(Activity): Copy out every item below verbatim, leaving out the pictures.

(Supplied material):
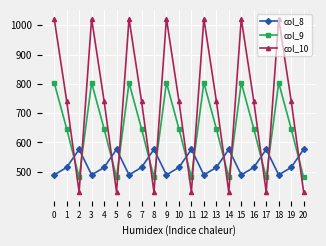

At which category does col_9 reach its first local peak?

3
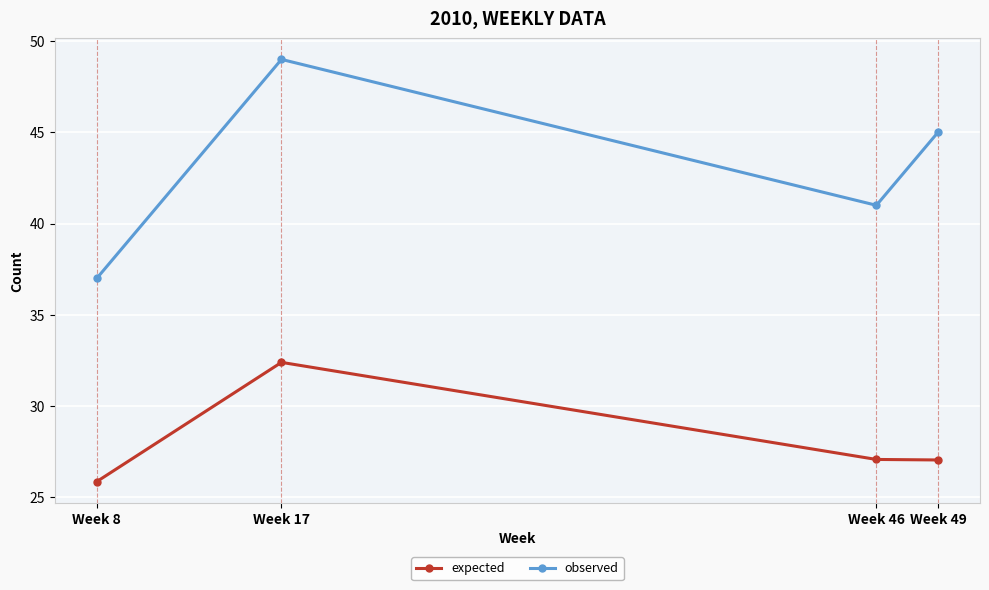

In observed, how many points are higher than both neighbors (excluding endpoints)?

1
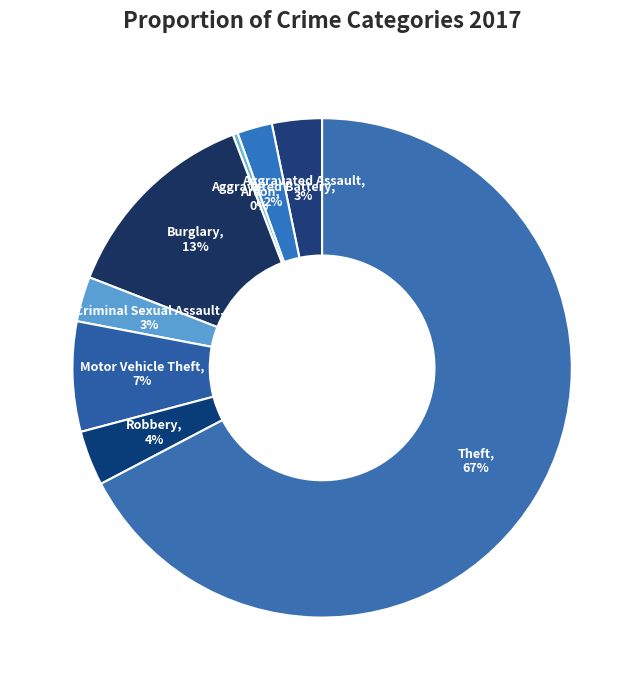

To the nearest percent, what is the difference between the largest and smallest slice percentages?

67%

(Problem solution):
At which category does col_9 reach its first local peak?

3

In observed, how many points are higher than both neighbors (excluding endpoints)?

1

To the nearest percent, what is the difference between the largest and smallest slice percentages?

67%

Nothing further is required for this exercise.